How Plasticizers Leave Materials
The migration of plasticizers out of finished products is not a defect but an inherent property of external plasticization. The process works through diffusion: plasticizer molecules move through the bulk of the polymer toward the surface, then either evaporate into the surrounding air or dissolve into whatever liquid or solid is in contact with the plastic.
Several factors speed this up. Higher temperatures increase molecular movement and accelerate both diffusion and evaporation. Contact with fatty or oily substances draws plasticizers out more readily than contact with water. Higher plasticizer concentrations in the material also increase the rate, because the extra free volume makes it easier for molecules to travel through the polymer. Over years, this loss can cause flexible plastics to become brittle, which is why old vinyl eventually cracks and stiffens.
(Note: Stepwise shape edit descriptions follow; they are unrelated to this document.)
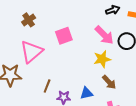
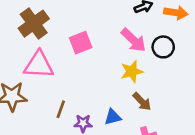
brown cross: (29, 20) -> (34, 24), size x1.6
pink triangle: (31, 52) -> (39, 65), turned 45

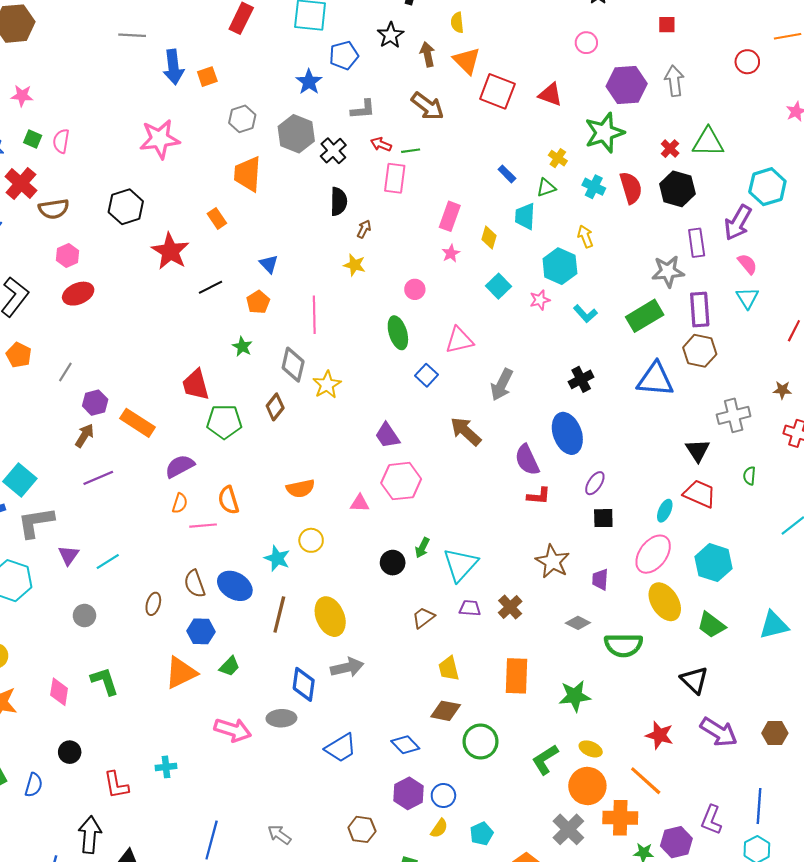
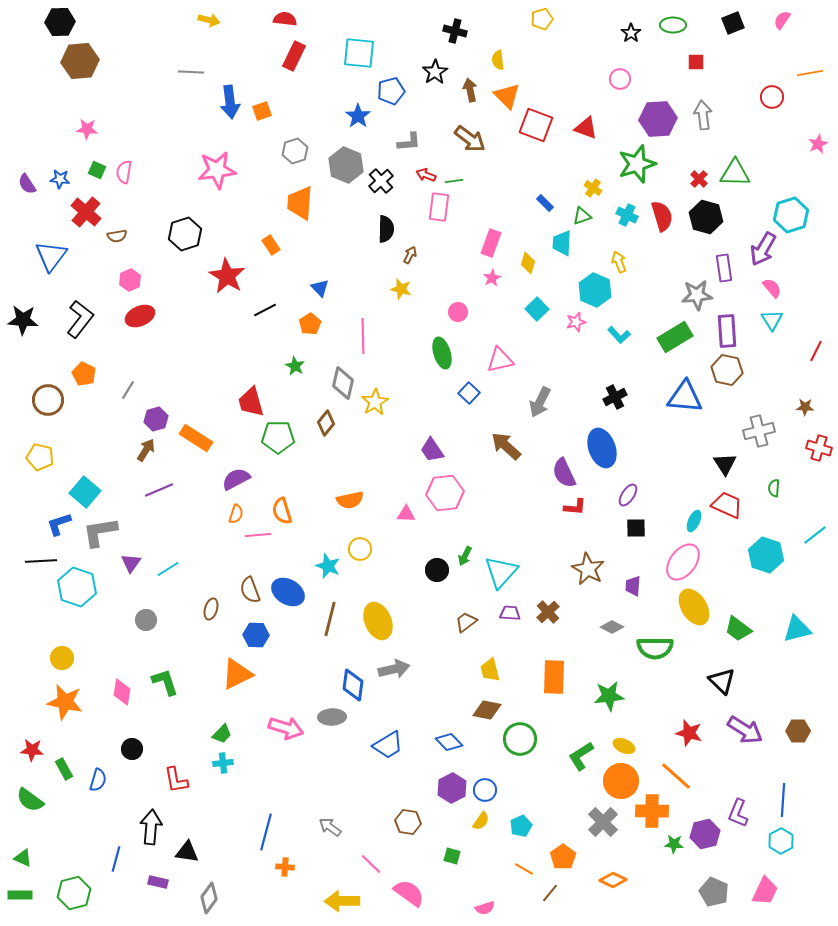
brown semicircle: (54, 209) -> (117, 236), size x0.7
cyan hexagon: (713, 563) -> (766, 555), moved
green trapezoid: (230, 666) -> (222, 734), moved

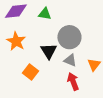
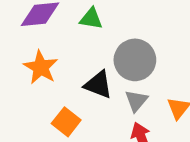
black triangle: (49, 51) -> (98, 85), turned -36
gray triangle: (70, 60) -> (136, 101), turned 48

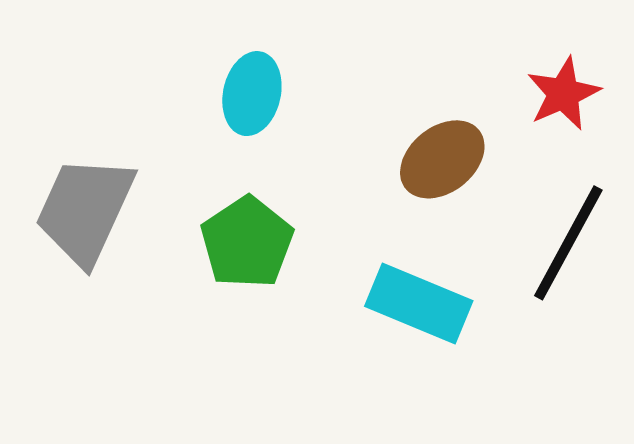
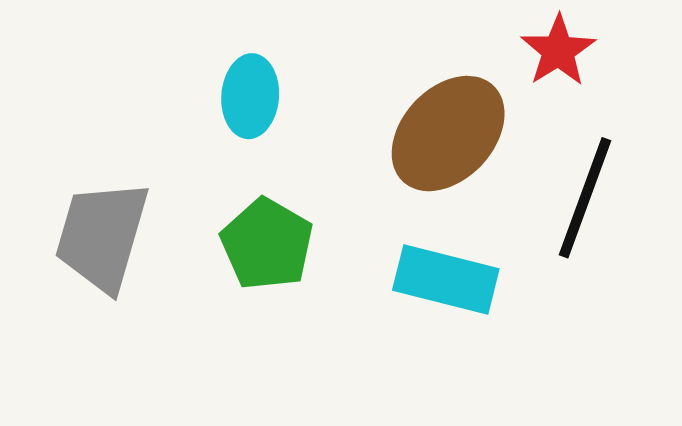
brown ellipse: (442, 159) -> (448, 134), size x1.4

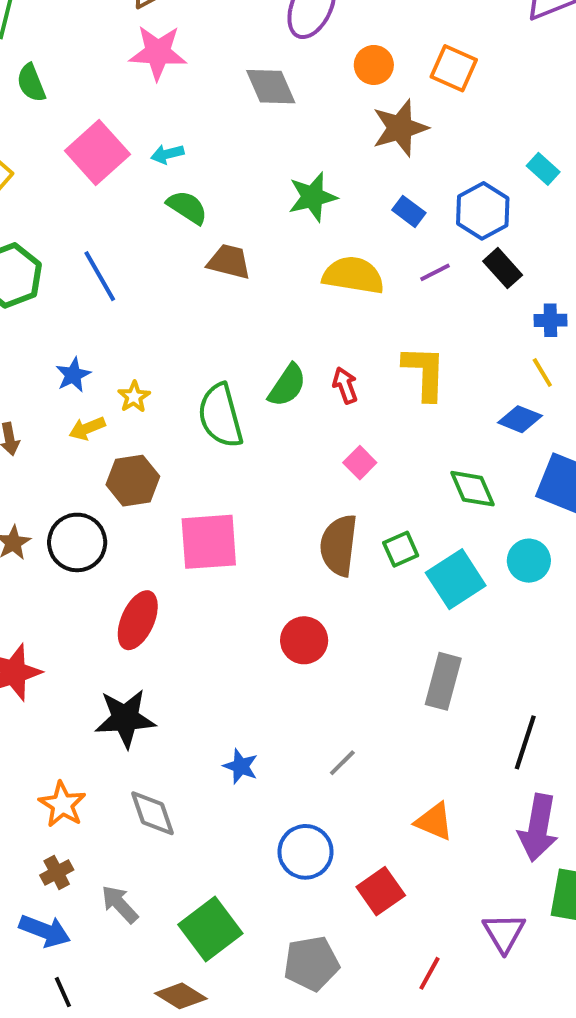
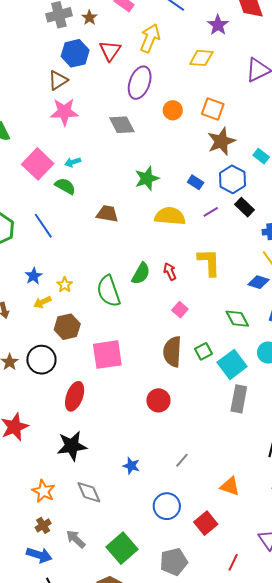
brown star: (400, 128) -> (221, 141), moved
green semicircle: (187, 207) -> (65, 186), moved
gray rectangle: (443, 681) -> (239, 399), moved

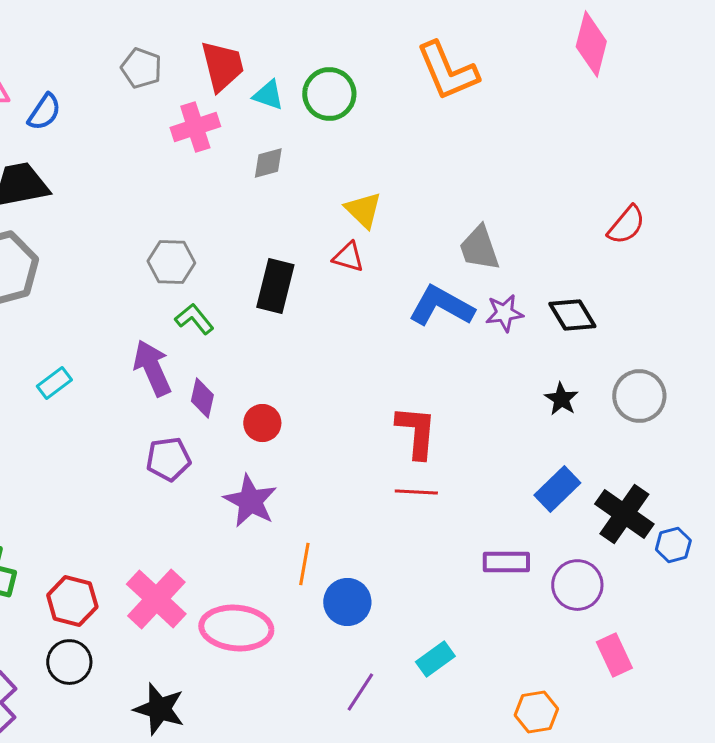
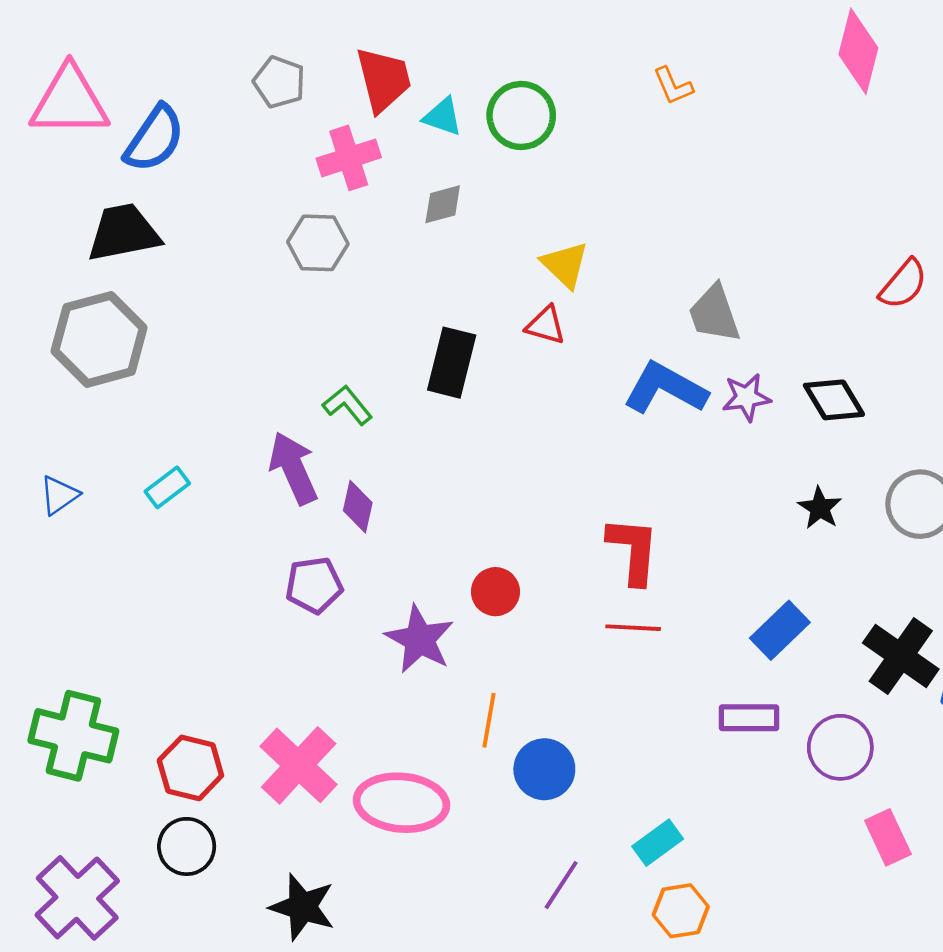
orange L-shape: (447, 71) -> (673, 86), size x0.5
blue semicircle: (44, 112) -> (154, 139), size x1.4
gray hexagon: (171, 262) -> (318, 243), moved
red circle: (262, 423) -> (495, 592), moved
blue rectangle: (557, 489) -> (780, 630), moved
orange hexagon: (536, 712) -> (681, 911), moved

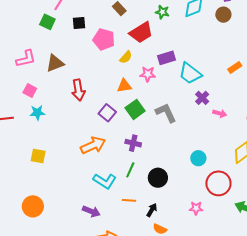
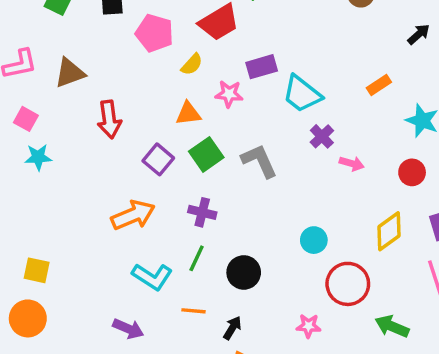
yellow square: (38, 156) -> (37, 270), moved

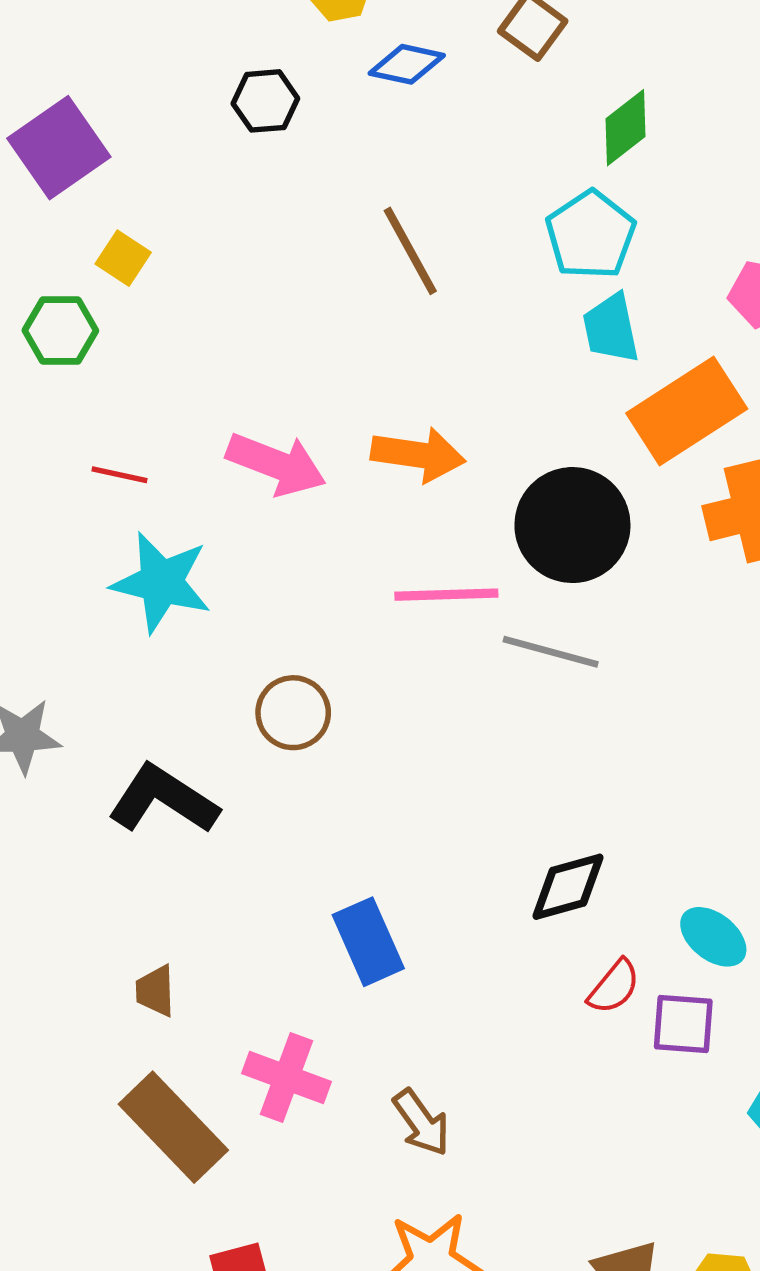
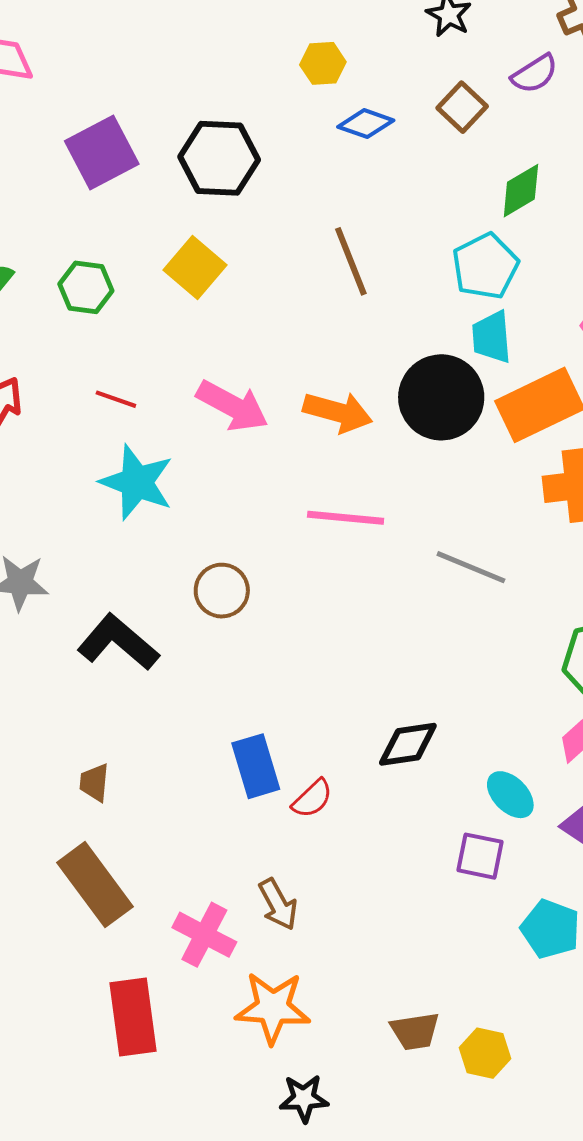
black hexagon: (265, 101) -> (219, 158), moved, size x1.6
yellow square: (123, 258) -> (195, 267), moved, size x1.5
black circle: (572, 525) -> (441, 397), moved
gray line: (551, 652) -> (471, 567), moved
red semicircle: (614, 987) -> (312, 799), moved
pink cross: (286, 1078) -> (204, 935), moved

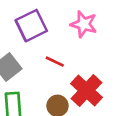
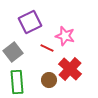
pink star: (84, 24) -> (65, 36), moved

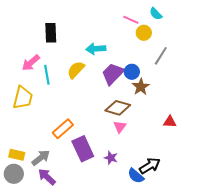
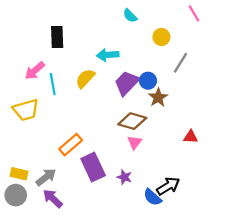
cyan semicircle: (156, 14) -> (130, 16), moved
pink line: (131, 20) -> (194, 13), moved, turned 35
yellow trapezoid: (23, 98) -> (26, 110), turned 60

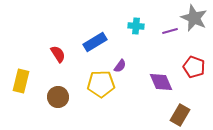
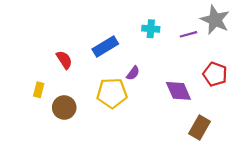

Bio-Based and Sustainable Options
Plant-derived plasticizers are an active area of development, with soybean oil leading the way due to its large production volume and low cost. Epoxidized soybean oil is already used commercially in PVC toys and food wrap as a replacement for phthalates. In rubber applications, modified soybean oil has shown comparable performance to petroleum-based plasticizers used in tire treads, making it a viable substitute for conventional aromatic oils.
Cashew oil and castor oil also function as effective plasticizers for various rubber types. What makes soybean oil particularly appealing for rubber is that its chemical structure allows it to react with rubber molecules during curing, essentially becoming part of the material rather than sitting loosely within it. This gives it some of the migration resistance normally associated with internal plasticizers, while still being added during processing like an external one.